Recorded information:
-------------------------

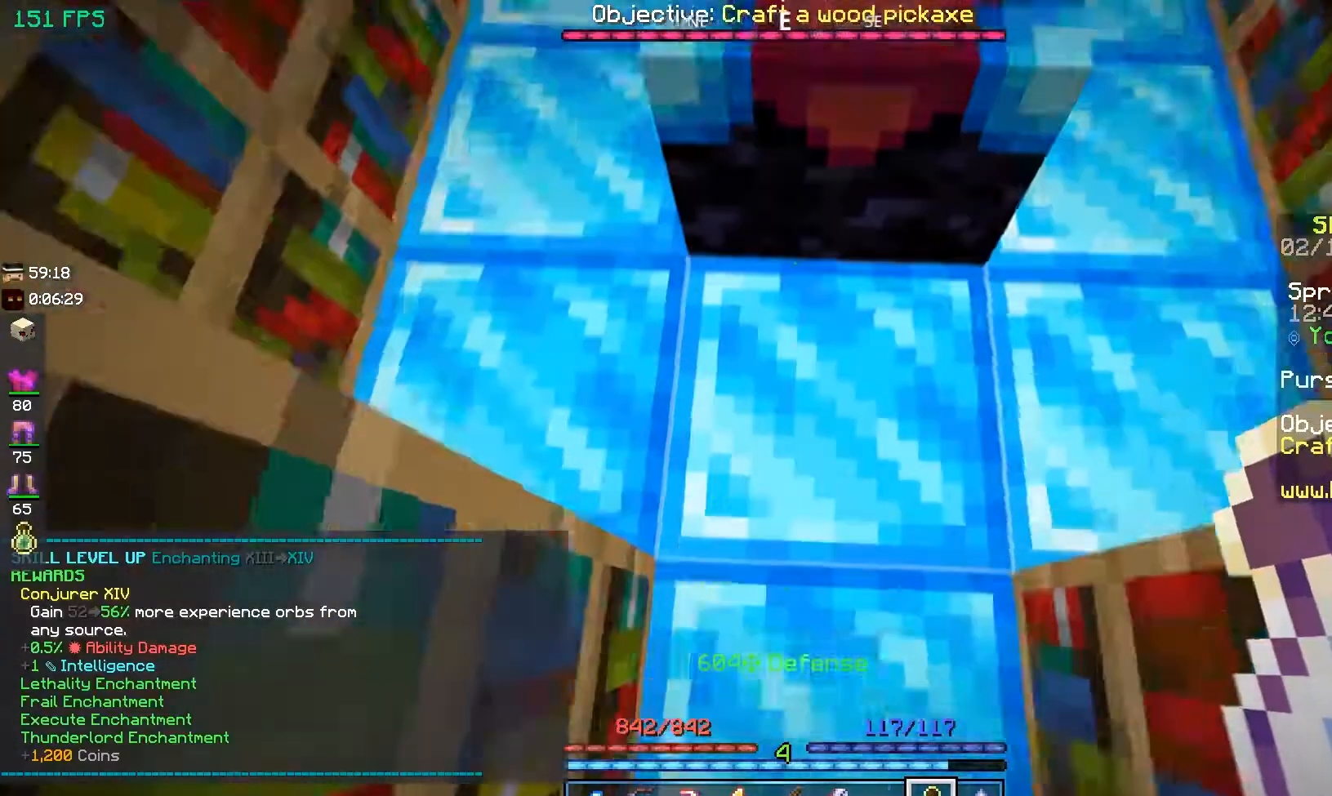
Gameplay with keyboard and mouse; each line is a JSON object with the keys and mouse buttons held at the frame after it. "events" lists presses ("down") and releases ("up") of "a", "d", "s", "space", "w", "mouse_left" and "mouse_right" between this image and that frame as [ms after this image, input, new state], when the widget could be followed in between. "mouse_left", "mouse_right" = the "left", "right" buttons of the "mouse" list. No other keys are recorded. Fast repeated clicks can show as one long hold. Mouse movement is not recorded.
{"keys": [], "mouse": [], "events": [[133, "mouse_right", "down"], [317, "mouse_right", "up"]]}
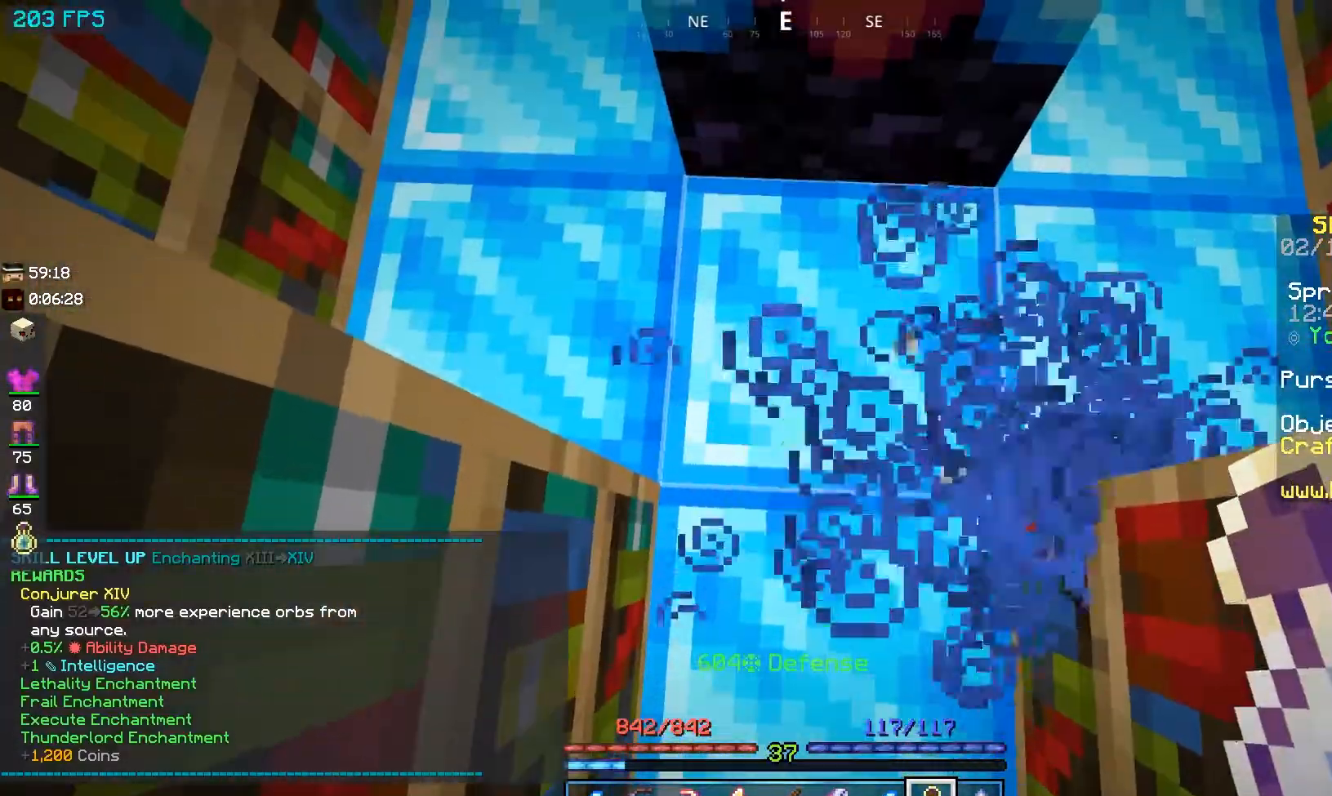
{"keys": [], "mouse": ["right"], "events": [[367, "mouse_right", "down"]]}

-------------------------

Work request:
Please reproduce all the material exactly. Pictures stay out of the copy.

Solution to the exercise:
Gameplay with keyboard and mouse; each line is a JSON object with the keys and mouse buttons held at the frame after it. "events" lists presses ("down") and releases ("up") of "a", "d", "s", "space", "w", "mouse_left" and "mouse_right" between this image and that frame as [ms after this image, input, new state], when the widget could be followed in between. "mouse_left", "mouse_right" = the "left", "right" buttons of the "mouse" list. No other keys are recorded. Fast repeated clicks can show as one long hold. Mouse movement is not recorded.
{"keys": [], "mouse": [], "events": [[133, "mouse_right", "down"], [317, "mouse_right", "up"]]}
{"keys": [], "mouse": ["right"], "events": [[367, "mouse_right", "down"]]}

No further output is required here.